Provided text below:

Today is Buy Nothing Day. You can help celebrate by staying at home and not shopping. Me? I'll be on a plane to Bangalore, India so there's little chance of me buying anything today.
Instead of that new DVD, how about a subscription to Adbusters for that non-lemming friend of yours?
Cool. Dan Gillmor mentioned it too. But he cheated. He's in Hong Kong now, so Friday came sooner for him than me. No worries. I'll be in India soon enough. From there I'll have a good 8 hour lead on most folks in the US too. :-)
I suspect this will mess me up a bit...
Leave Arrive Time ----- ------ ---- San Fran @ 2:30pm 11/28 Frankfurt @ 10:10am 11/29 10hr 10min Frankfurt @ 11:30am 11/29 Bangalore @ 12:05pm 11/30 08hr 50min Bangalore @ 2:40am 12/05 Frankfurt @ 8:15am 12/05 10hr 05min Frankfurt @ 10:10am 12/05 San Fran @ 12:30pm 12/05 11hr 20min
Heh. I especially like the notion of leaving Bangalore at 2:40am on Friday. Talk about an early hotel check out. Maybe I should check out the night before and just hang out at the office. But, hey, at least I'll get home the same day.
The final schedule for Linux Bangalore/2003 is now online. As noted earlier, I'm delivering two talks on Wednesday, December 3rd: MySQL Optimization and Scaling Tips at 10:00am and MySQL New Features at 12:00pm.
If you're there, drop by and introduce yourself! It's not every day I get to meet weblog readers from half way around the world. Well, it happened in Japan a few weeks ago, but still... :-)
It's rare that I recommend music, but I've recently decided that Brian Eno's Music For Airports is some of the best background music for writing.
I've owned this particular CD for at least 4 years but have only recently begun to listen to it with any regularity. A couple weeks ago, I popped it into the CD player while hacking on a book chapter and left it on repeat. Since then I haven't even thought of taking it out of the rotation. Like much of his other ambient work, its very subtle and just fades into the background as your concentration and attention focus back on the task at hand.
If you're a fan of Brian Eno or Ambient Music in general, I highly recommend it.
According to Jeremy Wright, I'm mentioned in this Business 2.0 article on Foo Camp.
I'm not about to pay Business 2.0 $5 to read a single page of a single article. A subscription form keep popping up when I try to read page 2. I'd gladly pay 'em $0.50 or so. Micro-payments anyone?

End of Provided text.
Source material below:

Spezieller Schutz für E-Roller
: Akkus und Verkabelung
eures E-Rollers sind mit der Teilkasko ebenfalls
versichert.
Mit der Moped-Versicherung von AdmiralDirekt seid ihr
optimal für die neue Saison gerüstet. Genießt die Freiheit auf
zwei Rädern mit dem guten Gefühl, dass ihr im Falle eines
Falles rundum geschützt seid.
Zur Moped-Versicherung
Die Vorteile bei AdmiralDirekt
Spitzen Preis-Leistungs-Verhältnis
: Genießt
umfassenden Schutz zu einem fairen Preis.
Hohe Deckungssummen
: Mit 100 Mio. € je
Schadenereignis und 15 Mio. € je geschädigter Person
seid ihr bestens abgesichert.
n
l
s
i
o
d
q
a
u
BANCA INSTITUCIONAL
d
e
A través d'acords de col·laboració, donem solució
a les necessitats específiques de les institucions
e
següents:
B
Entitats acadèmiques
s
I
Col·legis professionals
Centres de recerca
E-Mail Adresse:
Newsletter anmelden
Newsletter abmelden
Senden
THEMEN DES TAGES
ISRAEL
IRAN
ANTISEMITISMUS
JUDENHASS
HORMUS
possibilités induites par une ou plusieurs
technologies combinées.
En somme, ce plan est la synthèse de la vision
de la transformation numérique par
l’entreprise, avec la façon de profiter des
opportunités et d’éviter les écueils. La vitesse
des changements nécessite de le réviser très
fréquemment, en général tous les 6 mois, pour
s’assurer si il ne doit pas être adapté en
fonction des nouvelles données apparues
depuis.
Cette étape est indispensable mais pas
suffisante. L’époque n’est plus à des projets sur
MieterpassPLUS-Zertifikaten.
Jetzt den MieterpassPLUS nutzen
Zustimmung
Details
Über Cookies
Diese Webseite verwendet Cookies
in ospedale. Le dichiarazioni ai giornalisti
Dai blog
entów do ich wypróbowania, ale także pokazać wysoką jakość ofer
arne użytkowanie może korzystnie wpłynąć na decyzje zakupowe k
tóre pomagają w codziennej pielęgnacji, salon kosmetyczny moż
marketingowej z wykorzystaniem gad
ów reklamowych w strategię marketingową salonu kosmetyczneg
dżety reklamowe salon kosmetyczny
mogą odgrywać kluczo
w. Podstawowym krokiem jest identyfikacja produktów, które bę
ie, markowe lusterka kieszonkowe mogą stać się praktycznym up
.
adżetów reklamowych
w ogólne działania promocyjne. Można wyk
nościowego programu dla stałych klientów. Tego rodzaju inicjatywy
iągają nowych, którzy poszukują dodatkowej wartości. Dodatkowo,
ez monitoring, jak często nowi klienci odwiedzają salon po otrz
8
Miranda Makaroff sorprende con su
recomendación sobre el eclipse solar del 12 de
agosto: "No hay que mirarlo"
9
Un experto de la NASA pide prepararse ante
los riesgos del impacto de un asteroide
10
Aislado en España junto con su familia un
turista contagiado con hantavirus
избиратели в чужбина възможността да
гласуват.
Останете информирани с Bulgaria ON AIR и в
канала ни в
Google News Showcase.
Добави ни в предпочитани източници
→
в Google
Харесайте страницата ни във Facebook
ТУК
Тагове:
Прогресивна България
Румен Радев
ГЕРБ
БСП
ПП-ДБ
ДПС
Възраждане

End of Source material.
Source material below:

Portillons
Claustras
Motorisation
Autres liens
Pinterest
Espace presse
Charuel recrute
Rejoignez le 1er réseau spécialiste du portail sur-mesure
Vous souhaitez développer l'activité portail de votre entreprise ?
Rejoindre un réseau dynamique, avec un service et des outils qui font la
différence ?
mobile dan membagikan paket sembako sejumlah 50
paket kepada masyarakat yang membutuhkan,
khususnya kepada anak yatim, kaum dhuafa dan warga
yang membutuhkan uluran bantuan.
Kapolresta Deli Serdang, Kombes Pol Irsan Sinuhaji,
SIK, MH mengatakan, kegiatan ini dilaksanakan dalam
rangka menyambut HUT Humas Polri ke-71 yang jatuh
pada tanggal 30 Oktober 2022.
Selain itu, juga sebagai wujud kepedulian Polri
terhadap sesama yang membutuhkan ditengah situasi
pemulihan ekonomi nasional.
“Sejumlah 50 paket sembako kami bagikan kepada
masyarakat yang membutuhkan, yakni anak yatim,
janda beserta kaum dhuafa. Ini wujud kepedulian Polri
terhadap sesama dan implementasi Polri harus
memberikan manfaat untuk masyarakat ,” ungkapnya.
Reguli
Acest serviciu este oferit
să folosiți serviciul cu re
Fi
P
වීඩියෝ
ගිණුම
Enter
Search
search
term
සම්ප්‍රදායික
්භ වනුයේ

End of Source material.
Source material below:

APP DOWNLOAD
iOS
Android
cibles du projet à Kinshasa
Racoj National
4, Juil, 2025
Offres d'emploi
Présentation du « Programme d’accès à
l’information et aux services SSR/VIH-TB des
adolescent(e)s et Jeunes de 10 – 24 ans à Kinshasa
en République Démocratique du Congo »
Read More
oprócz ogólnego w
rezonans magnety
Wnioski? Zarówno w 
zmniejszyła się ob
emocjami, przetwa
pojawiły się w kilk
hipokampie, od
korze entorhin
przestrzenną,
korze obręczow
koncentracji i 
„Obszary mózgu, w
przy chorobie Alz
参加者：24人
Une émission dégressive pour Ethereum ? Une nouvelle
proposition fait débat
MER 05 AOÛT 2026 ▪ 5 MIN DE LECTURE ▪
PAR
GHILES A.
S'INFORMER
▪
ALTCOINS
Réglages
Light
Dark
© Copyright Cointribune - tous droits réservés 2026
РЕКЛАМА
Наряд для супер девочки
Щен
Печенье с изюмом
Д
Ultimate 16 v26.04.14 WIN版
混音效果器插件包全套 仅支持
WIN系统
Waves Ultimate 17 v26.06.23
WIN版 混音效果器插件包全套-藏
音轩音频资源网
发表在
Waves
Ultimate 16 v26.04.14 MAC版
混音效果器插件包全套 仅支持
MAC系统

End of Source material.

__Questions to answer__
• 1. Which people does the weblog post name? List each of them.
• 2. Extract the part of the weblog post that begins at the words "Instead of that" and stops after "the same day.", copying it word for word.

__Answers in order__
• 1. Dan Gillmor, Brian Eno, Jeremy Wright

• 2.
Instead of that new DVD, how about a subscription to Adbusters for that non-lemming friend of yours?
Cool. Dan Gillmor mentioned it too. But he cheated. He's in Hong Kong now, so Friday came sooner for him than me. No worries. I'll be in India soon enough. From there I'll have a good 8 hour lead on most folks in the US too. :-)
I suspect this will mess me up a bit...
Leave Arrive Time ----- ------ ---- San Fran @ 2:30pm 11/28 Frankfurt @ 10:10am 11/29 10hr 10min Frankfurt @ 11:30am 11/29 Bangalore @ 12:05pm 11/30 08hr 50min Bangalore @ 2:40am 12/05 Frankfurt @ 8:15am 12/05 10hr 05min Frankfurt @ 10:10am 12/05 San Fran @ 12:30pm 12/05 11hr 20min
Heh. I especially like the notion of leaving Bangalore at 2:40am on Friday. Talk about an early hotel check out. Maybe I should check out the night before and just hang out at the office. But, hey, at least I'll get home the same day.